Information belonging to more than 10 million individuals in Australia has been affected in a single data breach. The disclosure of the event comes from the Office of the Australian Information Commissioner (OAIC). With current population of about 25.4million, this means that almost half of Australia has been affected.
The data breach was reported to OAIC under the Notifiable Data Breaches scheme between January and March, 2019, and went public in the Quarterly Statistics Report.
Data Breaches in Australia: the Details
According to the report, malicious or criminal attacks accounted for 131 data breaches this quarter, while human error accounted for 75 data breaches. Nine data breaches were triggered by system faults.
Malicious or criminal attacks differ from human error breaches in that they are deliberately crafted to exploit known vulnerabilities for financial or other gain. Many incidents in this quarter appear to have exploited vulnerabilities involving a human factor, such as clicking on a phishing email or by using social engineering or impersonation to obtain access to personal information fraudulently.
The report, however, did not reveal any details about the data breach involving 10 million individuals. The total number of breaches OAIC was notified about is 215, down from the 262 breach incidents reported in October – December last year.

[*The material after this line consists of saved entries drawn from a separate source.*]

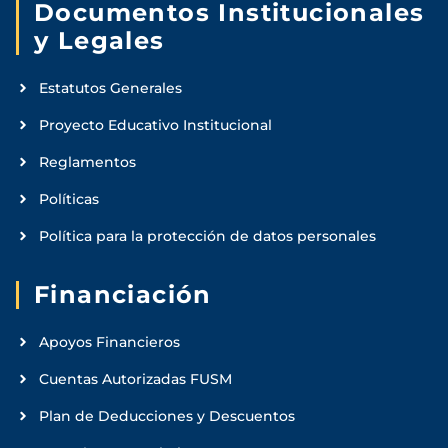
Documentos Institucionales
y Legales
Estatutos Generales
Proyecto Educativo Institucional
Reglamentos
Políticas
Política para la protección de datos personales
Financiación
Apoyos Financieros
Cuentas Autorizadas FUSM
Plan de Deducciones y Descuentos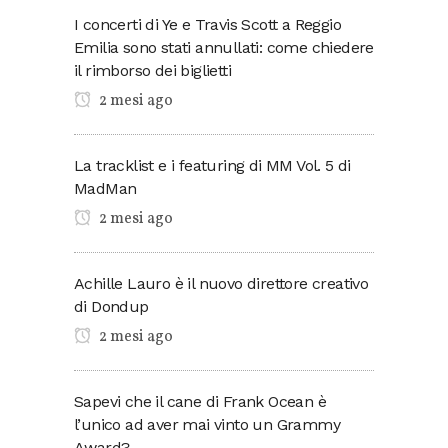
I concerti di Ye e Travis Scott a Reggio
Emilia sono stati annullati: come chiedere
il rimborso dei biglietti
2 mesi ago
La tracklist e i featuring di MM Vol. 5 di
MadMan
2 mesi ago
Achille Lauro è il nuovo direttore creativo
di Dondup
2 mesi ago
Sapevi che il cane di Frank Ocean è
l’unico ad aver mai vinto un Grammy
Award?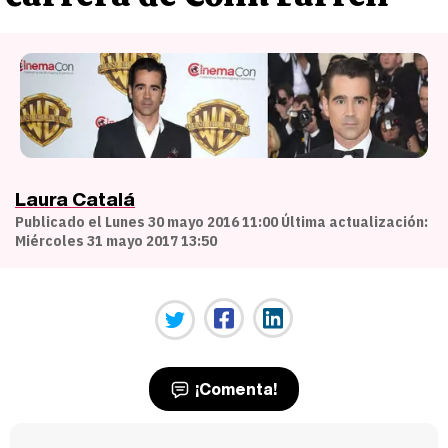
Laura Catalá
Publicado el Lunes 30 mayo 2016 11:00 Última actualización:
Miércoles 31 mayo 2017 13:50
¡Comenta!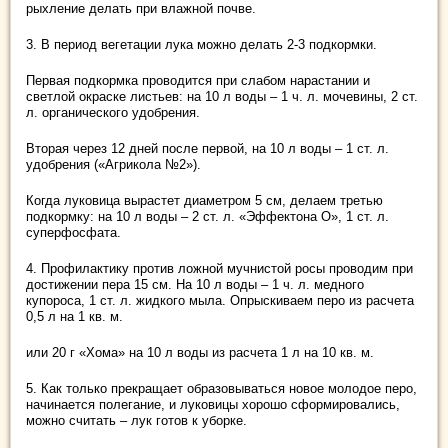
рыхление делать при влажной почве.
3. В период вегетации лука можно делать 2-3 подкормки.
Первая подкормка проводится при слабом нарастании и
светлой окраске листьев: на 10 л воды – 1 ч. л. мочевины, 2 ст.
л. органического удобрения.
Вторая через 12 дней после первой, на 10 л воды – 1 ст. л.
удобрения («Агрикола №2»).
Когда луковица вырастет диаметром 5 см, делаем третью
подкормку: на 10 л воды – 2 ст. л. «Эффектона О», 1 ст. л.
суперфосфата.
4. Профилактику против ложной мучнистой росы проводим при
достижении пера 15 см. На 10 л воды – 1 ч. л. медного
купороса, 1 ст. л. жидкого мыла. Опрыскиваем перо из расчета
0,5 л на 1 кв. м.
или 20 г «Хома» на 10 л воды из расчета 1 л на 10 кв. м.
5. Как только прекращает образовываться новое молодое перо,
начинается полегание, и луковицы хорошо сформировались,
можно считать – лук готов к уборке.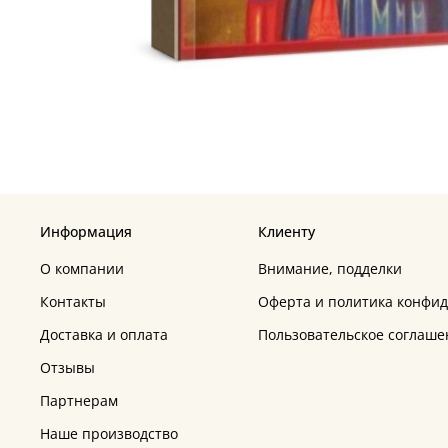
Информация
Клиенту
О компании
Внимание, подделки
Контакты
Оферта и политика конфи
Доставка и оплата
Пользовательское соглаше
Отзывы
Партнерам
Наше производство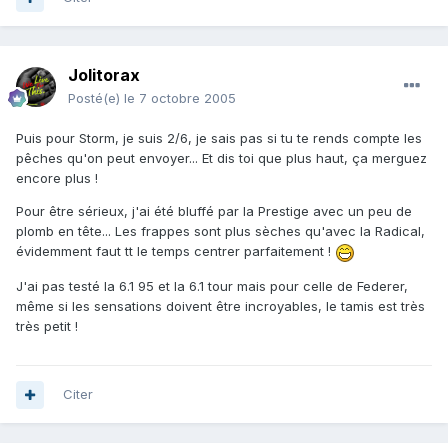
Jolitorax
Posté(e)
le 7 octobre 2005
Puis pour Storm, je suis 2/6, je sais pas si tu te rends compte les
pêches qu'on peut envoyer... Et dis toi que plus haut, ça merguez
encore plus !
Pour être sérieux, j'ai été bluffé par la Prestige avec un peu de
plomb en tête... Les frappes sont plus sèches qu'avec la Radical,
évidemment faut tt le temps centrer parfaitement !
J'ai pas testé la 6.1 95 et la 6.1 tour mais pour celle de Federer,
même si les sensations doivent être incroyables, le tamis est très
très petit !
Citer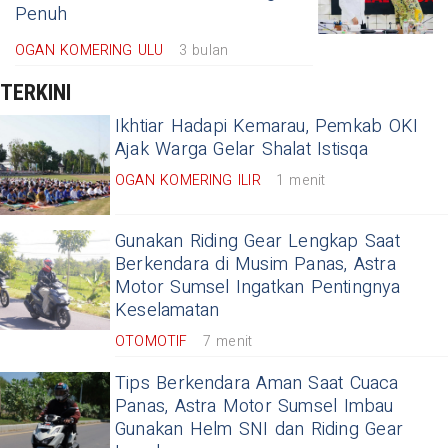
Penuh
OGAN KOMERING ULU
3 bulan
TERKINI
Ikhtiar Hadapi Kemarau, Pemkab OKI
Ajak Warga Gelar Shalat Istisqa
OGAN KOMERING ILIR
1 menit
Gunakan Riding Gear Lengkap Saat
Berkendara di Musim Panas, Astra
Motor Sumsel Ingatkan Pentingnya
Keselamatan
OTOMOTIF
7 menit
Tips Berkendara Aman Saat Cuaca
Panas, Astra Motor Sumsel Imbau
Gunakan Helm SNI dan Riding Gear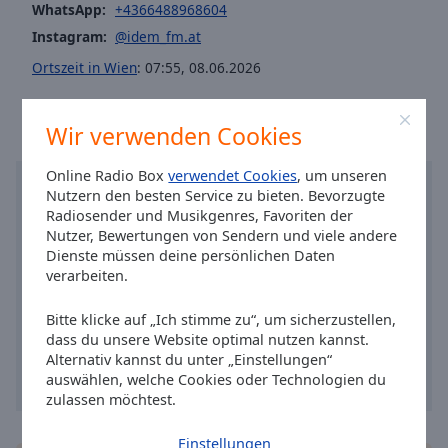
Caption
WhatsApp:
+4366488968604
Area
Instagram:
@idem_fm.at
Background
Ortszeit in Wien
:
07:55
,
08.06.2026
Color
Opacity
Wir verwenden Cookies
Online Radio Box
verwendet Cookies
, um unseren
Font
Nutzern den besten Service zu bieten. Bevorzugte
Size
Radiosender und Musikgenres, Favoriten der
Nutzer, Bewertungen von Sendern und viele andere
Dienste müssen deine persönlichen Daten
Text
verarbeiten.
Edge
Style
Bitte klicke auf „Ich stimme zu“, um sicherzustellen,
dass du unsere Website optimal nutzen kannst.
Alternativ kannst du unter „Einstellungen“
Font
auswählen, welche Cookies oder Technologien du
Family
zulassen möchtest.
Einstellungen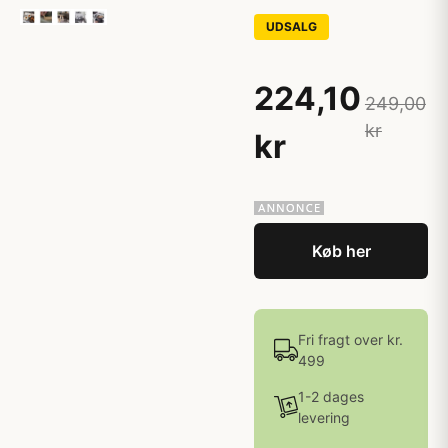
UDSALG
224,10
249,00
kr
kr
Køb her
Fri fragt over kr.
499
1-2 dages
levering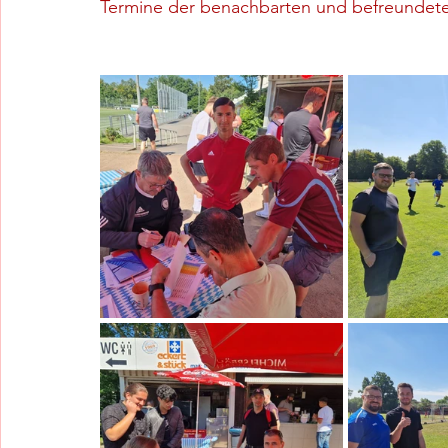
Termine der benachbarten und befreundete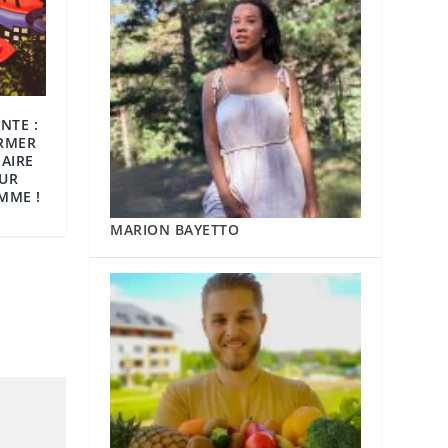
NTE :
RMER
AIRE
OUR
MME !
MARION BAYETTO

A total of 186 breaches affected contact information, making this type of PII the most relevant for the quarter. As for the most affected sectors, the top sector to report data breaches was the private health service provider sector (health sector) with 27%. The second largest source was the finance sector with 13%, followed by the legal, accounting and management services sector, the private education sector, and the retail sector.

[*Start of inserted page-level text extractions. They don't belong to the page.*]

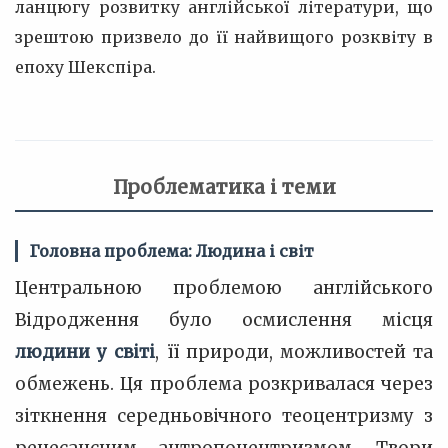
ланцюгу розвитку англійської літератури, що
зрештою призвело до її найвищого розквіту в
епоху Шекспіра.
Проблематика і теми
Головна проблема: Людина і світ
Центральною проблемою англійського
Відродження було осмислення місця
людини у світі
, її природи, можливостей та
обмежень. Ця проблема розкривалася через
зіткнення середньовічного теоцентризму з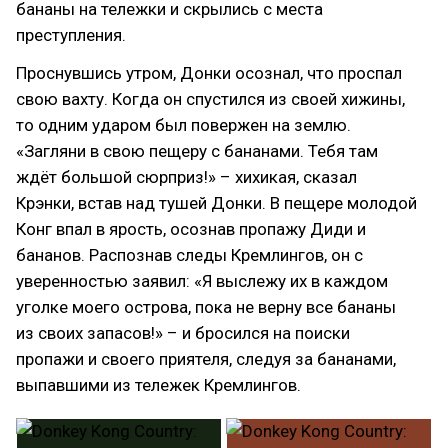
бананы на тележки и скрылись с места
преступления.
Проснувшись утром, Донки осознал, что проспал
свою вахту. Когда он спустился из своей хижины,
то одним ударом был повержен на землю.
«Загляни в свою пещеру с бананами. Тебя там
ждёт большой сюрприз!» – хихикая, сказал
Крэнки, встав над тушей Донки. В пещере молодой
Конг впал в ярость, осознав пропажу Диди и
бананов. Распознав следы Кремлингов, он с
уверенностью заявил: «Я выслежу их в каждом
уголке моего острова, пока не верну все бананы
из своих запасов!» – и бросился на поиски
пропажи и своего приятеля, следуя за бананами,
выпавшими из тележек Кремлингов.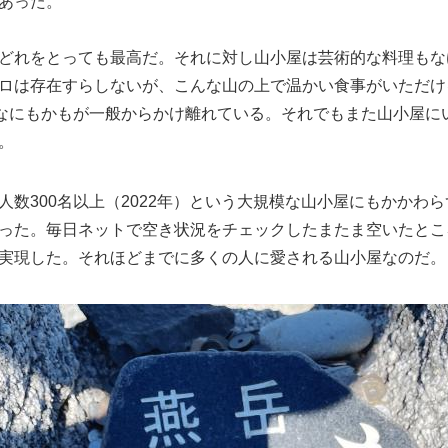
あった。
どれをとっても最高だ。それに対し山小屋は芸術的な料理もな
ロは存在すらしないが、こんな山の上で温かい食事がいただけ
時なにもかもが一般からかけ離れている。それでもまた山小屋に
。
人数300名以上（2022年）という大規模な山小屋にもかかわ
った。毎日ネットで空き状況をチェックしたまたま空いたとこ
実現した。それほどまでに多くの人に愛される山小屋なのだ。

It is curious to note that the largest source of data breaches in the health sector was human error with 52%, with triggers such as sending personal information to the wrong recipient by email, unintended release or publication of personal information (20%) or loss of paperwork or data storage device (23 per%).
According to another Q1 2019 report conducted by Risk Based Security, the total of publicly disclosed data breaches for the period is 1903. These breaches exposed more than 1.9 billion records making the first quarter of 2019.